5. Search for detail
Be observant. Look for the little details that capture the spirit of the place that you're in. Maybe it's the way the light plays across cobbled streets. Or handicrafts that the locals sell in the markets. Maybe it's food presentation in a restaurant, or an architectural feature. It doesn't have to be very exciting. It can be personal or obscure. It's your own little memory of a detail that evokes the spirit of a place.
6. Get off the beaten track
The popular places are easy. Anyone can go there, and just about everybody will. Do something different. Explore nearby places. Don't just stick to the well-trodden tourist path. See what's out there. Search out unusual and little known places. Try and find somewhere where the locals aren't used to seeing tourists. Not only will your photography improve, but you'll learn something new about the world and become a better person for it.

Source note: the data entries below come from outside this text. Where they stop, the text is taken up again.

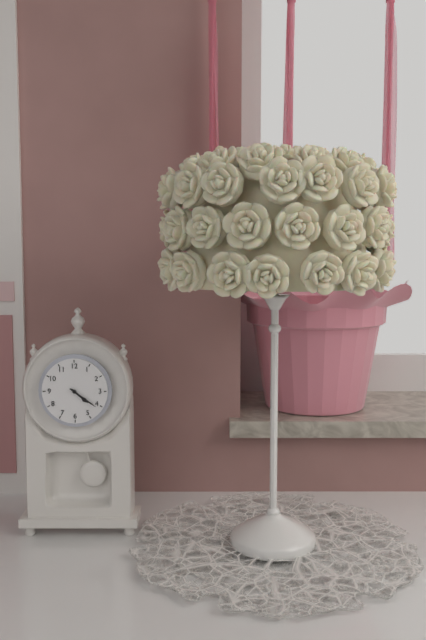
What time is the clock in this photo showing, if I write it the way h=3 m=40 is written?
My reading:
h=4 m=21
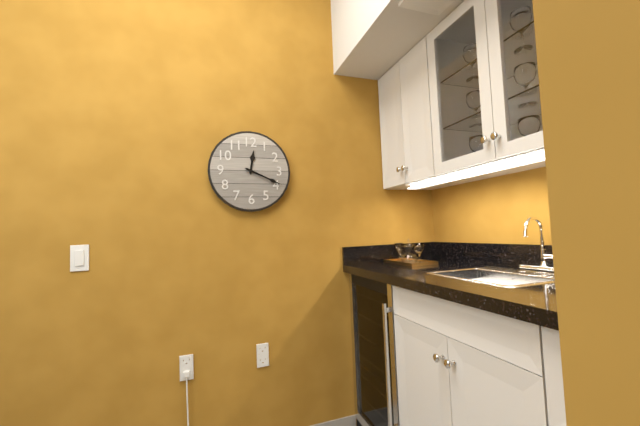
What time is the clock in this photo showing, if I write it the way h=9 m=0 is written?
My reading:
h=12 m=19
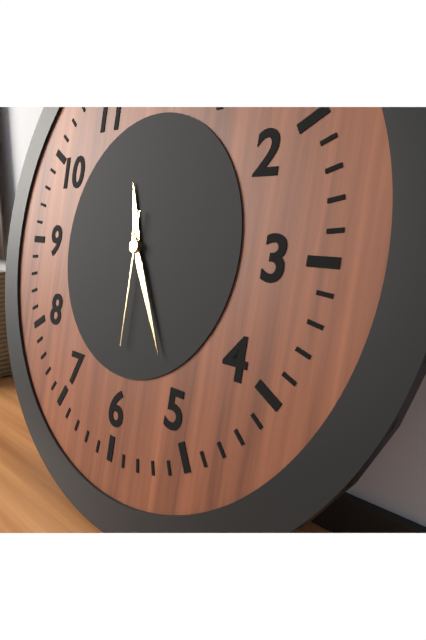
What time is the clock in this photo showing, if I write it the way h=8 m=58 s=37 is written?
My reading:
h=11 m=25 s=30
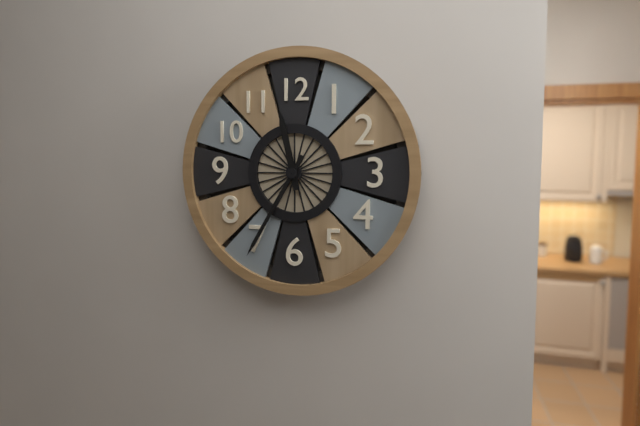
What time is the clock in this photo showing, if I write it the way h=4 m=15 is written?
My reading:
h=11 m=35
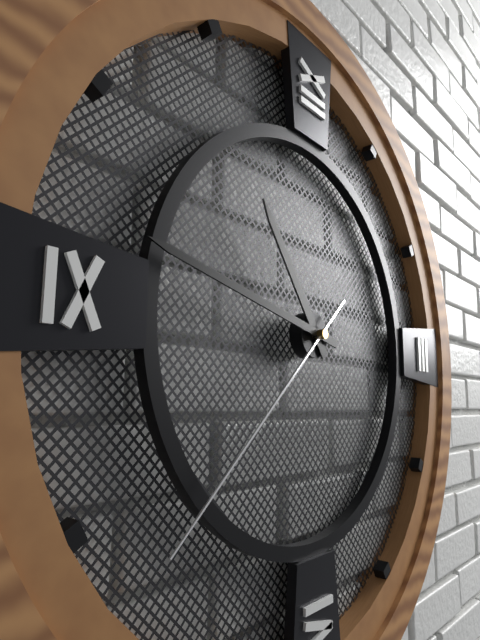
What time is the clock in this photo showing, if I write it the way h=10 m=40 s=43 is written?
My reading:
h=10 m=47 s=38
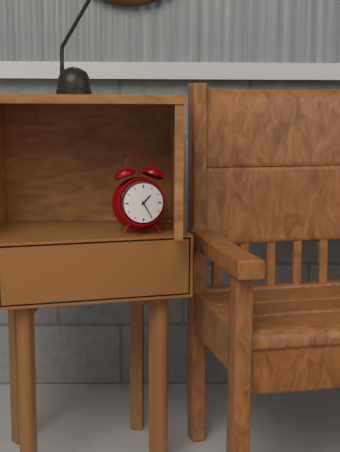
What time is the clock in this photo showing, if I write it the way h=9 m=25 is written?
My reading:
h=1 m=25
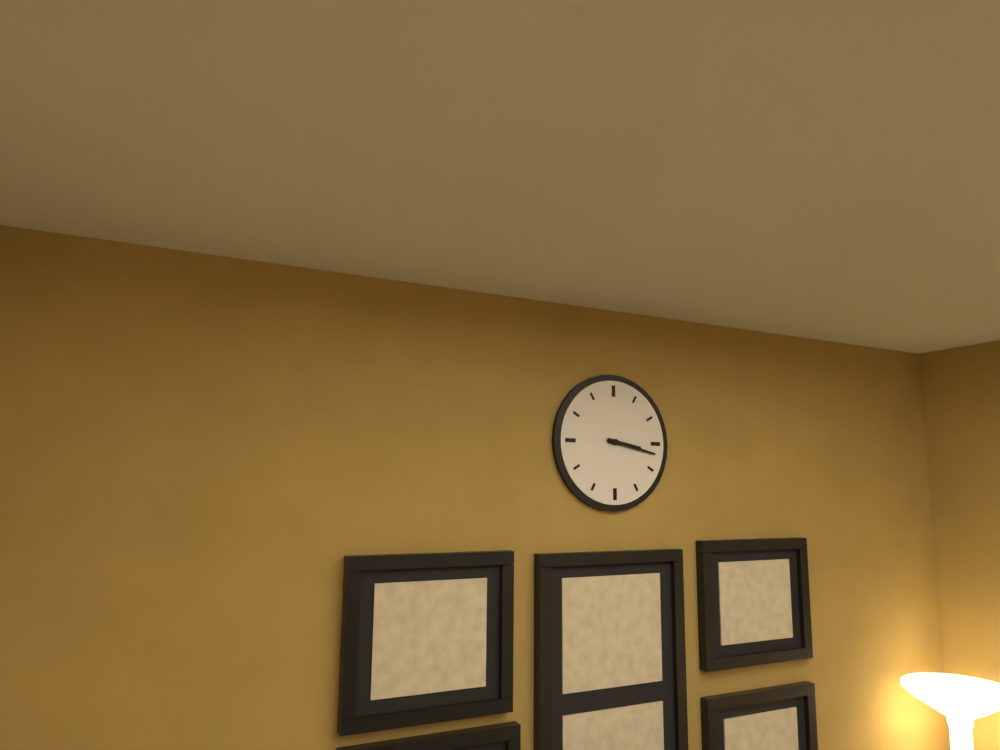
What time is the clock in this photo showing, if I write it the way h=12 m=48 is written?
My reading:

7. Use a polarizing filter
Have you ever wondered how the pros capture deep blue skies? Or how they manage to get water so clear that you can see all the way to the bottom? Or why the colors in their photos are so strong? The answer lies in a magical piece of glass called a polarizing filter. This is the one filter that will improve your photography more than any other.
Polarizing filters work by eliminating reflections. Light reflects from dust and other particles suspended in the air, and these reflections desaturate the color of the sky on a sunny day. Put a polarizing filter on the front of your lens and the reflections will be cut out, leaving a deep blue sky.
It's the same with water. Light bounces off the surface and obscures what's underneath. Use a polarizer to eliminate the reflections and you can see straight underneath. If you've ever seen a photo of a boat floating on water that's so clear it appears the boat is floating in thin air, that's how it was done.
Polarizing filters also increase color saturation by eliminating reflections from painted and other non-metallic surfaces, including flowers and leaves.
There are a couple of rules to observe when using a polarizing filter. The polarising filter works best at an angle of 90 degrees from the sun. You also need to turn it while it's on the front of the lens (it has a rotating mount) to see where the effect is strongest.
The only downside to polarizing filters is that you lose approximately two stops of light. If light levels are low this may lead to camera shake. Use a tripod or other support to avoid this.
8. Take photos at night
Learn how to take photos at night. Night photos can be really evocative. The best photos are taken while there's still some light in the sky. There's something magical about the early evening. City lights sparkle. The movement of water becomes a misty blur. Passing cars leave trails of light.
You'll need a tripod to support the camera and a cable release to fire the shutter without touching the camera. If you haven't done this before it's worth practicing this at home so that you can perfect the technique before you're on location.